Vanity Fair, which tends to leave far less to the imagination, names famous names as it inspects the ”Faustian pact” made by Babe Paley, late wife of CBS founder William Paley and a star of Manhattan society for three decades.

She was 32 when she married Paley, 45, in 1947. ”Babe had found the wealthy and powerful man she had been bred to marry,” writes Sally Bedell Smith. ”Paley (the son of Russian Jewish immigrants) had found the perfect sophisticated WASP beauty.

”He wore her like a medal,” Smith declares.

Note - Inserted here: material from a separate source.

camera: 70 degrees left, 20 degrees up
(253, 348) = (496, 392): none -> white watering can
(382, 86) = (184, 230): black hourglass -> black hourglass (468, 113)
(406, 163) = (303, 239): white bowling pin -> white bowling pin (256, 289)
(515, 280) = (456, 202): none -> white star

Well, the medal became tarnished as the CBS chief turned unfaithful and overbearing, the wife ”pained and self-pitying” and even jealous of her own daughter. She confided distress to chum Truman Capote and, loyal guy that he was, she read his 1975 Esquire piece that disclosed a sordid sexual foray by her husband. Only in her dying days did Babe become abusive to Paley.

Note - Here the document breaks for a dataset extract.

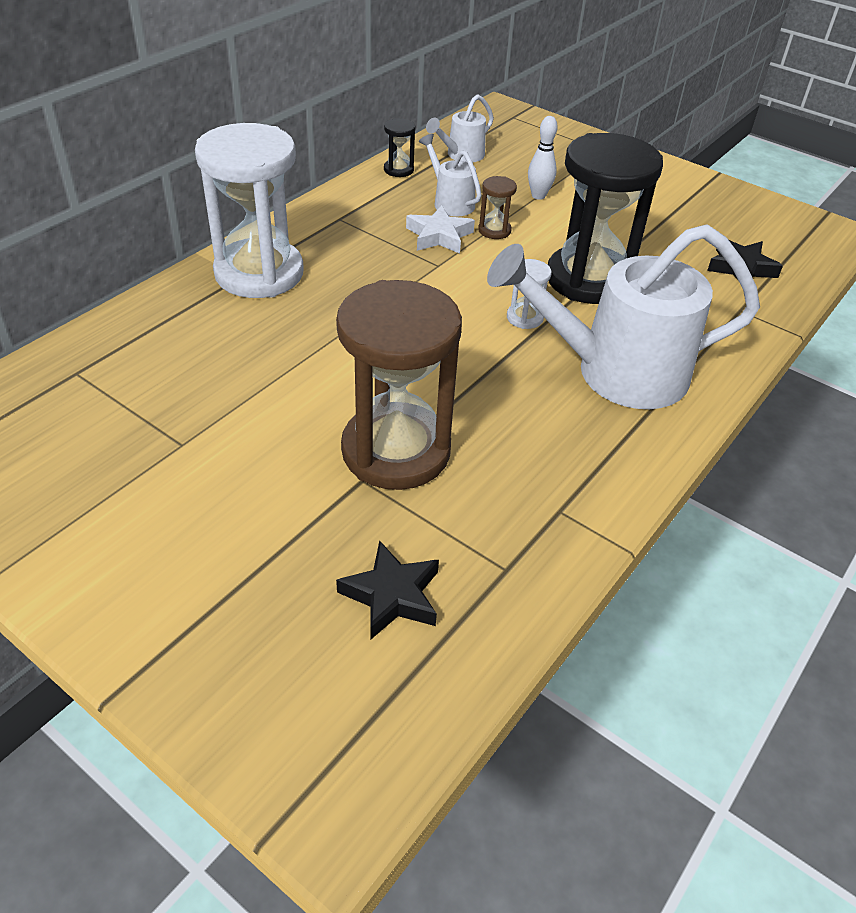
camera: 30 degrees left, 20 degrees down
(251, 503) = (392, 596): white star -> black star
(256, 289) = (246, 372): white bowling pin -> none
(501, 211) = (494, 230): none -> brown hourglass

Elsewhere, there`s a nifty bit of reporting that actress Kathleen Turner may have sneaked a peek at. It`s a dissection of the business machinations of Alexander DiLorenzo III, a hippie-turned-multimi llionaire New York slumlord, which includes damning details about business partner Jay Weiss. He`s a building manager and leaseholder practiced at aggressive evictions, an aspiring rock musician, and Turner`s husband.

L.J. Davis, one of the better financial journalists, is acerbically lucid in a fine overview of the savings and loan debacle in September Harper`s, making clear that it could largely have been avoided with a modicum of Reagan administration regulation and key elected officials being more concerned with ”the taxpayer`s dollar than the thrift owner`s millions.” Elsewhere, historian Christopher Lasch makes a case for the rise of a non-partisan press having gone hand-in-hand with the power of public relations and advertisers, concluding that the press has become a ”conduit for the equivalent of junk mail.” September Howeowner includes a big ad for Bob Vila`s ”Home Again Series,” surely a mere coincidence as the monthly profiles the first 26 shows: the redesign of a Cape Cod-style home in Marstons Mills, Mass., and remodeling of a Victorian graystone in Chicago`s Wicker Park. . . . American Home, a glossy new quarterly from Hearst Magazines, for ”today`s nesting baby boomers,” is a decorating magazine whose focus gets blurred as it mixes the traditional (like needlepoint) with a somewhat strained, even self-righteous thrust to ”nurturing.” That`s defined here as providing and supporting the need to ”survive, to be satisfied and to grow.” The premiere is too trendy for its own good. And it might have found a different home from actor Bruce Dern`s to spotlight. House & Garden did it in July.

September-October Mother Jones has the upteenth, still chilling, look at the federal prison at Marion, Ill., and discloses that a woman who posed as a housewife in a disputed June issue of Esquire is wife of a Procter & Gamble spokesman, adding that several photos displayed P & G products.